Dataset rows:
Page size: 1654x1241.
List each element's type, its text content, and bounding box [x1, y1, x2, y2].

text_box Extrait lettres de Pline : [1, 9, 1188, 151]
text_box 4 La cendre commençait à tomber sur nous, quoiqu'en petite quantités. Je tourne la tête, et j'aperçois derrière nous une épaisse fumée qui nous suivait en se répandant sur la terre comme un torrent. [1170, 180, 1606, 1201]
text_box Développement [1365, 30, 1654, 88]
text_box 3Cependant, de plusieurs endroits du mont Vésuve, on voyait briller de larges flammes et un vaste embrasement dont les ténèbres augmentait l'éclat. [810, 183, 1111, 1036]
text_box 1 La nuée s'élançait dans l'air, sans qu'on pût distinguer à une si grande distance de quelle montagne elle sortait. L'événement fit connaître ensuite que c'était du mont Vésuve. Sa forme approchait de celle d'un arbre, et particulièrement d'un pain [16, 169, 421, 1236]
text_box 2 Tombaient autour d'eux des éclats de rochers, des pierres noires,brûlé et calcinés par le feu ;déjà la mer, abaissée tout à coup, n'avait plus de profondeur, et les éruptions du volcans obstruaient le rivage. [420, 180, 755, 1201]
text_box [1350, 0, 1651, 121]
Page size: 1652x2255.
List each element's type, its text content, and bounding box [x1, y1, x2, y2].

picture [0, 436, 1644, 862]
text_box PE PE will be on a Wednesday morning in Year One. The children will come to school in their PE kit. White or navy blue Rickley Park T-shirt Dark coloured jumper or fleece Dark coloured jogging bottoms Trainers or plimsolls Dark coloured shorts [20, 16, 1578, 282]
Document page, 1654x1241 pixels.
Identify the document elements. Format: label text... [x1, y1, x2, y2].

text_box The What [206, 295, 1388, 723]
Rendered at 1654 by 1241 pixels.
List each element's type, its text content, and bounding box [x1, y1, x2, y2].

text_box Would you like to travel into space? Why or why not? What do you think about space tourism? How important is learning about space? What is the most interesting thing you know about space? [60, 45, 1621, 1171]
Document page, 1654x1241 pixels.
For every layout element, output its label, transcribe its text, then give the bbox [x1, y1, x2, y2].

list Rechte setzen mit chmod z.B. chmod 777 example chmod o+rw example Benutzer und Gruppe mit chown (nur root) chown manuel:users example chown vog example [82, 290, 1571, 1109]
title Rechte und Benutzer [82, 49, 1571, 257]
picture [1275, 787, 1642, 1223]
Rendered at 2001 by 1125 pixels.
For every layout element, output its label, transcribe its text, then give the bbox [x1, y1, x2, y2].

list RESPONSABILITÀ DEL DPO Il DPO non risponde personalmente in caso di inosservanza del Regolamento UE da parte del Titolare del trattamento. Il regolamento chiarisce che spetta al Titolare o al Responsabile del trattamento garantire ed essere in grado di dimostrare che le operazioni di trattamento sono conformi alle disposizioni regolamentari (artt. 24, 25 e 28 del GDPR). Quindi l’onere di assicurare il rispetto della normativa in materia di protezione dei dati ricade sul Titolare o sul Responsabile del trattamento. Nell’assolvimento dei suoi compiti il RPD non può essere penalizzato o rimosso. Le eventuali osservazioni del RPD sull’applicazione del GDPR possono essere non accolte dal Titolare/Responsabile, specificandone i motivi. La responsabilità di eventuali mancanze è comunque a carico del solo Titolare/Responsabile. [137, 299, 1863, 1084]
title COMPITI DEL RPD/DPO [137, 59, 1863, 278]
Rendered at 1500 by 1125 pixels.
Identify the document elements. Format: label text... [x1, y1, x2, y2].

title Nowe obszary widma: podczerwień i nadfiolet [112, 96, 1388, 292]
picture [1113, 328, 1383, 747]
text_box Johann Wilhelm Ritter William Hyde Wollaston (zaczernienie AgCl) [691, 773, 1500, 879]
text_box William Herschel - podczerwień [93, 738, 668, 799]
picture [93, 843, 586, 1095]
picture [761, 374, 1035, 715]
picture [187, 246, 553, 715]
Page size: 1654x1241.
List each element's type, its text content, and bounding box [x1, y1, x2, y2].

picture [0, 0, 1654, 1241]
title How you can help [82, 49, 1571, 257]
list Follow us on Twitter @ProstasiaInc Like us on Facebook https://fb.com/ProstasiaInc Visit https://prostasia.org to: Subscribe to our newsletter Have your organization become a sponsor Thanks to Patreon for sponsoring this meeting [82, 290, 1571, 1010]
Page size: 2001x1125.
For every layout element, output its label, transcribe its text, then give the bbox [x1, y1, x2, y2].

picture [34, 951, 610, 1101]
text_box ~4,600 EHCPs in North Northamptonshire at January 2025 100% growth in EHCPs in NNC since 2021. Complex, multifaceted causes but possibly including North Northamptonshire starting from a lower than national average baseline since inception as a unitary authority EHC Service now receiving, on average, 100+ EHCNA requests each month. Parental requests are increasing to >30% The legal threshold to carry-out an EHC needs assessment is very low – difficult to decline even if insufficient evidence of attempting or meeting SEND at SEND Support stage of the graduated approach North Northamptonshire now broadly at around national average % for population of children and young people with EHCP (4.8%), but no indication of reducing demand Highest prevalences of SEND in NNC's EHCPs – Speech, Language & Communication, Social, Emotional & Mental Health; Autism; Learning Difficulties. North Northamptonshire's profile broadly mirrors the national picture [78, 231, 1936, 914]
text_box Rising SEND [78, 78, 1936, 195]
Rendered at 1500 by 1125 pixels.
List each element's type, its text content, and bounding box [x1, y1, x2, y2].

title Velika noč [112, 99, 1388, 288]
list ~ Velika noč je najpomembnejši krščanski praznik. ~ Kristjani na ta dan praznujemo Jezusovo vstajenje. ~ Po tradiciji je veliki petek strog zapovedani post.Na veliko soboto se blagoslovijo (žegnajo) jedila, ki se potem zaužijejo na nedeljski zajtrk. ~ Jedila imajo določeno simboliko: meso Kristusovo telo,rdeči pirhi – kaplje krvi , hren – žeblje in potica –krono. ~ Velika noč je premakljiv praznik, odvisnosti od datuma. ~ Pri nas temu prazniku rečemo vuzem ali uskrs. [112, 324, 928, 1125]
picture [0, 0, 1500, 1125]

[Task prompt] Convert everything from the first line of the data down to the line containing "text_box 1 La", inclusive, into a JSON list of strings with one string per line, omitting blank lines.

[Full response]
[
  "Page size: 1654x1241.",
  "List each element's type, its text content, and bounding box [x1, y1, x2, y2].",
  "text_box Extrait lettres de Pline : [1, 9, 1188, 151]",
  "text_box 4 La cendre commençait à tomber sur nous, quoiqu'en petite quantités. Je tourne la tête, et j'aperçois derrière nous une épaisse fumée qui nous suivait en se répandant sur la terre comme un torrent. [1170, 180, 1606, 1201]",
  "text_box Développement [1365, 30, 1654, 88]",
  "text_box 3Cependant, de plusieurs endroits du mont Vésuve, on voyait briller de larges flammes et un vaste embrasement dont les ténèbres augmentait l'éclat. [810, 183, 1111, 1036]",
  "text_box 1 La nuée s'élançait dans l'air, sans qu'on pût distinguer à une si grande distance de quelle montagne elle sortait. L'événement fit connaître ensuite que c'était du mont Vésuve. Sa forme approchait de celle d'un arbre, et particulièrement d'un pain [16, 169, 421, 1236]"
]